Git Product home page Git Product logo

hs's Introduction

My Haystack

A basic implementation of Facebook's Haystack. The following sections contain instructions for setting up the environment, building the package, running unit/integration tests, and running a demo.

Environment

To setup the environment, simply run the following two commands:

setup.sh
. env_vars

The first command installs/builds all the dependencies into ${HOME}/local. If you want everything to be installed somewhere else, then you can specify the prefix path, e.g., setup.sh ${HOME}/opt. If you do provide a different prefix path, then it must be an absolute path.
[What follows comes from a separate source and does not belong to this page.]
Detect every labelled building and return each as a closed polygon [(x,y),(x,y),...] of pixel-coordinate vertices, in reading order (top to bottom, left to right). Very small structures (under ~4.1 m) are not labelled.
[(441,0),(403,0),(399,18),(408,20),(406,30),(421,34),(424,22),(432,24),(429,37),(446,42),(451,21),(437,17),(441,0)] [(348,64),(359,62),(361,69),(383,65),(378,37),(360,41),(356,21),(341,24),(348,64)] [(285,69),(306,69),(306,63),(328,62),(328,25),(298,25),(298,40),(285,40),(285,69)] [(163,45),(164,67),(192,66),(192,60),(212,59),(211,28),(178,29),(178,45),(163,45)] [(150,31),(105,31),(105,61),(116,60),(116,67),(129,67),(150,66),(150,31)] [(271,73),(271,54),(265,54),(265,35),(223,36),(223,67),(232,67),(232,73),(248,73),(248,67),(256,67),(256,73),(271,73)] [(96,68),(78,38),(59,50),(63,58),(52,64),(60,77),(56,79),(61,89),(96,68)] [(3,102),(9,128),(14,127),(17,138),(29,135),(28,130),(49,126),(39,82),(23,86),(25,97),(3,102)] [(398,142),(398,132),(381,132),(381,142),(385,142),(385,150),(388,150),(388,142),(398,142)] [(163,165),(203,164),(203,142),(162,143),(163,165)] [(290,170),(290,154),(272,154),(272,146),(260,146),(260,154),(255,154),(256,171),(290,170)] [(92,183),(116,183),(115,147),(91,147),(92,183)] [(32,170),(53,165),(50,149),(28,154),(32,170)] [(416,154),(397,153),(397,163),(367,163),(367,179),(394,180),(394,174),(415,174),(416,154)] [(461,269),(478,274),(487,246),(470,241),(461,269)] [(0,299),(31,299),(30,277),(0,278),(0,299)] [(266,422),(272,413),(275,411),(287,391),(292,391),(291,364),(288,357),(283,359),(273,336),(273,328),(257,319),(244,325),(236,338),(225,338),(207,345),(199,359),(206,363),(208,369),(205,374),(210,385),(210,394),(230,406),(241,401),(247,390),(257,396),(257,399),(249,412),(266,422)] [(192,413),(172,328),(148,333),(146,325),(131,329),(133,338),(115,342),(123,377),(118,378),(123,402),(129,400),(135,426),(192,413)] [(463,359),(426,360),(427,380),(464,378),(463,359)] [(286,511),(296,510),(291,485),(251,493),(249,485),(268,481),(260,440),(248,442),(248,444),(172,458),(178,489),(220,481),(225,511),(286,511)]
The following packages/applications are installed or built by setup.sh.

  • cmake
  • mongodb
  • mongodb C client driver
  • mongodb C++ client driver
  • redis
  • redis C client driver
  • flask
  • haystack - these are the haystack components I wrote

WARNING: the script takes about 10-13 minutes to install/build everything, and it is important to make sure that you have enough disk space, so it might be a good choice to first clean your personal Andrew space before proceeding with this.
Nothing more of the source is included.